For images you just use your pet dog's best photograph, and for sine waves, you write a line in MATLAB.
But for audio signals, almost every recorded sound is copyrighted in some way or the other, and to avoid being sued for copyright infringement, I had to find sounds to play with, and publish online, that weren't "owned", so to speak.
Fortunately, however, animals don't take you to court for stealing their sounds, so that's just what I did.
On this page, I experiment with two animal sounds; the first is a high-frequency bird pitch, while the second is a low-frequency bear rumble.
Another issue which makes audio different from images is the fact that the index n in the x[n] of signals represents the space variable, whereas in audio this is time.

In the following figure, you can see what the sound looks like both in the time domain, and the frequency domain.

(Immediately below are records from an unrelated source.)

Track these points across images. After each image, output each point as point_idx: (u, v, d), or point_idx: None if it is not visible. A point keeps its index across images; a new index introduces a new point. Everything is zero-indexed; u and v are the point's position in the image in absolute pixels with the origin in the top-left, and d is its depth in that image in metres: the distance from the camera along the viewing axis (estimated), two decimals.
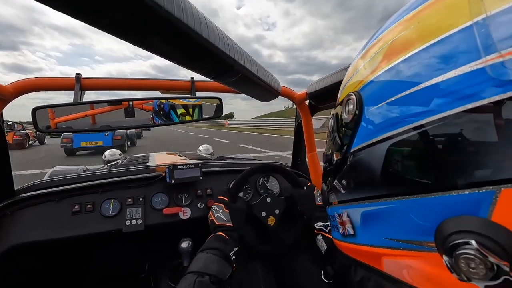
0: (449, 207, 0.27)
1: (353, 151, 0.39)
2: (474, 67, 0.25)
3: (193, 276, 0.62)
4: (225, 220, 0.82)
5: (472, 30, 0.25)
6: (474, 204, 0.25)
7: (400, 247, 0.33)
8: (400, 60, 0.32)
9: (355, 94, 0.39)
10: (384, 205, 0.34)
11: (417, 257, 0.32)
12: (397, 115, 0.32)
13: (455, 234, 0.25)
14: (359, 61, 0.42)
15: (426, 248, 0.30)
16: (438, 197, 0.28)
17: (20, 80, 0.76)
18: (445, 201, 0.27)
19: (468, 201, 0.25)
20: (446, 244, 0.26)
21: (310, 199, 0.93)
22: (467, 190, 0.25)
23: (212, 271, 0.64)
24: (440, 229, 0.27)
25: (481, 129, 0.25)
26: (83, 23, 0.23)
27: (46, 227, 0.85)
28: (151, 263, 1.24)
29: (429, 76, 0.28)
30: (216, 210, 0.85)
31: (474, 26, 0.25)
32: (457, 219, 0.26)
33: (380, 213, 0.35)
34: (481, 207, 0.24)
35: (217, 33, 0.34)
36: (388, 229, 0.35)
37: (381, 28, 0.39)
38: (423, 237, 0.30)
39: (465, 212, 0.26)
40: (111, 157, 2.56)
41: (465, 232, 0.25)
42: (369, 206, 0.37)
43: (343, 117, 0.42)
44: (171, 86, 0.98)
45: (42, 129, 0.83)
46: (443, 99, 0.27)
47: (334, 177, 0.46)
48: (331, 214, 0.51)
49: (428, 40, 0.29)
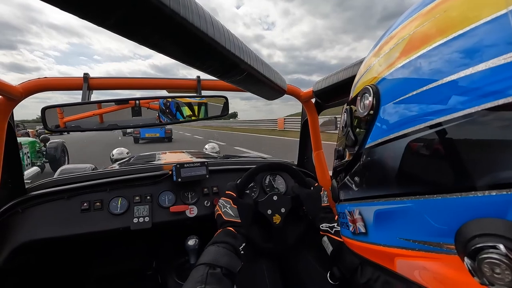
0: (471, 208, 0.26)
1: (368, 147, 0.38)
2: (508, 59, 0.23)
3: (205, 268, 0.62)
4: (233, 215, 0.82)
5: (508, 19, 0.23)
6: (502, 206, 0.23)
7: (416, 248, 0.32)
8: (419, 55, 0.30)
9: (372, 88, 0.37)
10: (399, 204, 0.33)
11: (434, 259, 0.30)
12: (416, 111, 0.30)
13: (479, 237, 0.24)
14: (372, 59, 0.40)
15: (445, 250, 0.29)
16: (459, 198, 0.26)
17: (29, 80, 0.77)
18: (467, 202, 0.26)
19: (494, 203, 0.24)
20: (468, 247, 0.25)
21: (316, 199, 0.92)
22: (494, 191, 0.24)
23: (223, 264, 0.64)
24: (462, 231, 0.26)
25: (508, 127, 0.23)
26: (84, 22, 0.23)
27: (56, 225, 0.87)
28: (158, 261, 1.26)
29: (450, 72, 0.27)
30: (224, 205, 0.85)
31: (509, 14, 0.23)
32: (481, 221, 0.25)
33: (395, 212, 0.34)
34: (508, 209, 0.23)
35: (223, 31, 0.34)
36: (403, 229, 0.34)
37: (393, 25, 0.38)
38: (442, 239, 0.29)
39: (490, 214, 0.24)
40: (119, 155, 2.60)
41: (491, 235, 0.23)
42: (383, 205, 0.36)
43: (358, 111, 0.40)
44: (177, 85, 0.99)
45: (51, 128, 0.84)
46: (466, 96, 0.25)
47: (346, 174, 0.45)
48: (341, 211, 0.49)
49: (450, 33, 0.27)
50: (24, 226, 0.84)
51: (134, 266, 1.27)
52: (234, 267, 0.66)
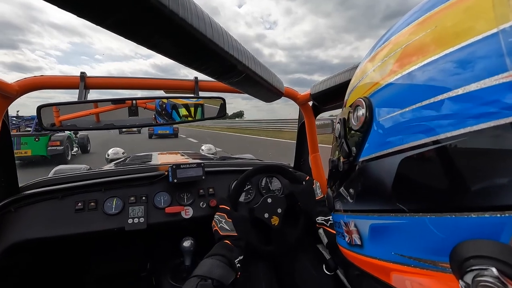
0: (466, 229, 0.25)
1: (363, 160, 0.37)
2: (500, 80, 0.22)
3: (196, 280, 0.64)
4: (228, 230, 0.83)
5: (498, 39, 0.23)
6: (496, 228, 0.23)
7: (412, 264, 0.32)
8: (416, 67, 0.30)
9: (365, 101, 0.36)
10: (394, 220, 0.33)
11: (429, 276, 0.30)
12: (410, 127, 0.30)
13: (473, 259, 0.24)
14: (368, 64, 0.39)
15: (440, 268, 0.28)
16: (455, 217, 0.26)
17: (25, 78, 0.76)
18: (463, 222, 0.25)
19: (488, 224, 0.24)
20: (463, 269, 0.24)
21: (310, 194, 0.93)
22: (487, 213, 0.24)
23: (215, 276, 0.66)
24: (457, 251, 0.26)
25: (505, 149, 0.23)
26: (85, 21, 0.23)
27: (49, 225, 0.86)
28: (153, 262, 1.25)
29: (445, 88, 0.26)
30: (219, 220, 0.85)
31: (500, 33, 0.22)
32: (476, 242, 0.24)
33: (390, 228, 0.34)
34: (503, 232, 0.23)
35: (221, 33, 0.34)
36: (398, 244, 0.33)
37: (390, 30, 0.37)
38: (437, 257, 0.29)
39: (484, 235, 0.24)
40: (115, 155, 2.58)
41: (484, 257, 0.23)
42: (378, 219, 0.35)
43: (352, 123, 0.39)
44: (175, 85, 0.99)
45: (47, 126, 0.83)
46: (462, 114, 0.25)
47: (340, 184, 0.44)
48: (336, 220, 0.49)
49: (446, 47, 0.27)
50: (17, 225, 0.83)
51: (129, 267, 1.26)
52: (227, 279, 0.68)
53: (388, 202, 0.33)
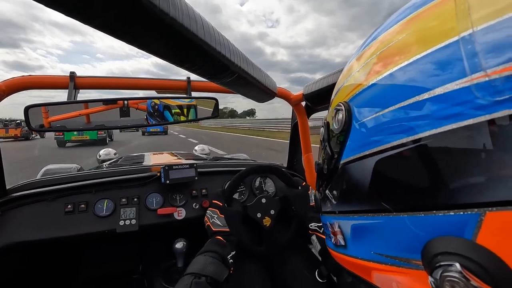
0: (435, 227, 0.26)
1: (343, 163, 0.38)
2: (460, 85, 0.23)
3: (190, 278, 0.63)
4: (221, 225, 0.83)
5: (459, 46, 0.24)
6: (460, 226, 0.24)
7: (389, 263, 0.33)
8: (394, 70, 0.30)
9: (344, 105, 0.37)
10: (372, 220, 0.34)
11: (405, 274, 0.31)
12: (384, 129, 0.31)
13: (441, 255, 0.25)
14: (354, 63, 0.40)
15: (413, 266, 0.29)
16: (424, 216, 0.27)
17: (12, 78, 0.75)
18: (432, 220, 0.26)
19: (454, 222, 0.25)
20: (432, 265, 0.26)
21: (305, 199, 0.93)
22: (452, 211, 0.25)
23: (209, 273, 0.65)
24: (427, 248, 0.27)
25: (468, 150, 0.24)
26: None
27: (38, 227, 0.84)
28: (145, 264, 1.23)
29: (422, 89, 0.27)
30: (211, 215, 0.85)
31: (460, 41, 0.24)
32: (443, 239, 0.25)
33: (369, 227, 0.35)
34: (466, 228, 0.24)
35: (213, 33, 0.34)
36: (376, 244, 0.35)
37: (378, 29, 0.38)
38: (410, 255, 0.30)
39: (451, 233, 0.25)
40: (106, 156, 2.53)
41: (450, 253, 0.24)
42: (358, 220, 0.37)
43: (333, 127, 0.40)
44: (167, 86, 0.98)
45: (35, 127, 0.82)
46: (427, 117, 0.26)
47: (326, 186, 0.46)
48: (324, 222, 0.50)
49: (421, 50, 0.28)
50: (4, 228, 0.81)
51: (121, 269, 1.24)
52: (220, 275, 0.67)
53: (367, 202, 0.35)
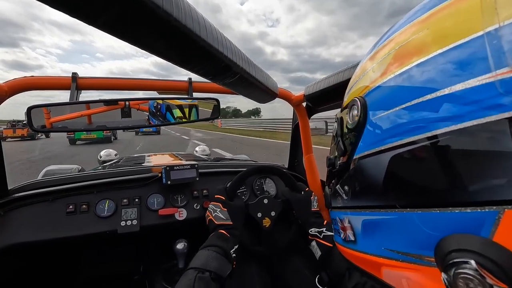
0: (450, 224, 0.26)
1: (356, 158, 0.38)
2: (483, 81, 0.23)
3: (193, 272, 0.63)
4: (224, 218, 0.82)
5: (483, 41, 0.23)
6: (476, 223, 0.24)
7: (400, 259, 0.33)
8: (408, 67, 0.30)
9: (360, 100, 0.37)
10: (384, 216, 0.34)
11: (416, 270, 0.31)
12: (398, 126, 0.31)
13: (455, 252, 0.25)
14: (368, 63, 0.40)
15: (426, 263, 0.29)
16: (439, 213, 0.27)
17: (15, 79, 0.75)
18: (447, 217, 0.26)
19: (470, 219, 0.25)
20: (445, 262, 0.25)
21: (307, 204, 0.93)
22: (469, 208, 0.24)
23: (212, 268, 0.65)
24: (441, 245, 0.27)
25: (488, 148, 0.24)
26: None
27: (40, 228, 0.84)
28: (145, 265, 1.23)
29: (432, 88, 0.27)
30: (214, 209, 0.85)
31: (485, 36, 0.23)
32: (458, 236, 0.25)
33: (381, 223, 0.35)
34: (483, 226, 0.24)
35: (215, 34, 0.34)
36: (387, 239, 0.35)
37: (392, 29, 0.38)
38: (422, 251, 0.30)
39: (467, 230, 0.25)
40: (107, 157, 2.54)
41: (465, 251, 0.24)
42: (370, 215, 0.37)
43: (348, 122, 0.41)
44: (168, 86, 0.98)
45: (37, 128, 0.82)
46: (445, 114, 0.26)
47: (337, 182, 0.46)
48: (333, 217, 0.50)
49: (439, 46, 0.27)
50: (6, 229, 0.81)
51: (122, 269, 1.24)
52: (224, 271, 0.67)
53: (379, 198, 0.35)
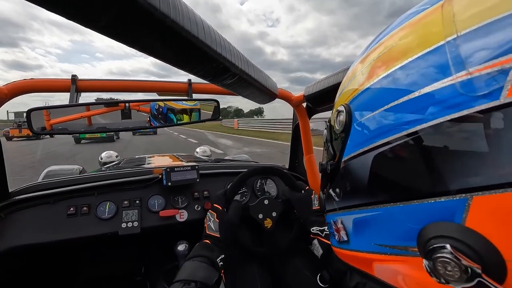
0: (428, 213, 0.28)
1: (344, 160, 0.41)
2: (446, 83, 0.26)
3: (179, 285, 0.64)
4: (214, 230, 0.83)
5: (445, 49, 0.27)
6: (450, 211, 0.26)
7: (388, 252, 0.35)
8: (388, 72, 0.33)
9: (345, 107, 0.40)
10: (371, 212, 0.36)
11: (402, 262, 0.33)
12: (382, 126, 0.33)
13: (434, 239, 0.27)
14: (358, 66, 0.42)
15: (410, 253, 0.31)
16: (418, 204, 0.29)
17: (15, 81, 0.75)
18: (425, 208, 0.28)
19: (445, 208, 0.27)
20: (426, 249, 0.28)
21: (307, 203, 0.92)
22: (443, 198, 0.27)
23: (198, 278, 0.66)
24: (421, 234, 0.29)
25: (455, 140, 0.26)
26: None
27: (41, 230, 0.84)
28: (147, 266, 1.23)
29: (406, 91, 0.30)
30: (209, 218, 0.85)
31: (446, 45, 0.27)
32: (436, 224, 0.28)
33: (369, 220, 0.37)
34: (456, 213, 0.26)
35: (214, 35, 0.34)
36: (376, 235, 0.37)
37: (382, 32, 0.40)
38: (407, 242, 0.31)
39: (443, 218, 0.27)
40: (108, 159, 2.54)
41: (442, 237, 0.26)
42: (359, 213, 0.39)
43: (335, 128, 0.43)
44: (168, 88, 0.98)
45: (37, 130, 0.82)
46: (417, 114, 0.29)
47: (329, 186, 0.48)
48: (328, 221, 0.52)
49: (414, 53, 0.30)
50: (7, 231, 0.81)
51: (123, 271, 1.24)
52: (210, 279, 0.68)
53: (367, 196, 0.37)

The code for the above can be obtained here: Code:Song_bird:part1
As expected, most of the energy of the signal, in this case the bird's high frequency voice, is concentrated in the frequency band of around 2000 - 6000 Hz.
To filter this out, we can apply a low-pass filter with a cutoff frequency of around 2000 Hz.

Looks like we killed most of the bird's energy, and it's kind of obvious that we would hear a very low frequency low energy chirp now. See (hear) for yourself.

Also, since we've killed so much of the signal, it should also be obvious that the signal looks much more different in the time domain as well. Here's how.

Now, consider a low-pitch bear rumble that sounds something like this
- Media:bear.wav
The signal in the time and frequency domains looks as shown below

Again, as expected, the guttural groan of the bear lies mostly in the low frequency region, coincidentally, below the 2000 Hz region (It's almost like the bird and the bear recorded for this page :)).
So adding a high pass filter should remove the bear's voice completely.
Since you've already seen how the signals look in the time and frequency domain post filtering, I won't present the figures again, for sake of space.
I do present the code and the audio though, so you can try it yourself.
- Media:bear_filtered.wav
- Code:bear
It is interesting to note that we can now hear crickets in the background after removing the bear from the picture. The bear's groan was so loud, that it masked the low amplitude, high frequency insects in the background.

Here I have presented a very basic treatment of two sounds of nature, each sound containing a unique band of frequencies.
This technique, in a rough sense, can be applied to isolate different animals from a wildlife researcher's recording of a noisy forest.
Eg: if we had this kind of recording, Media:forest.wav, all we need to study just the bird is to high pass filter the signal, and conversely, low pass filter to hear the bear.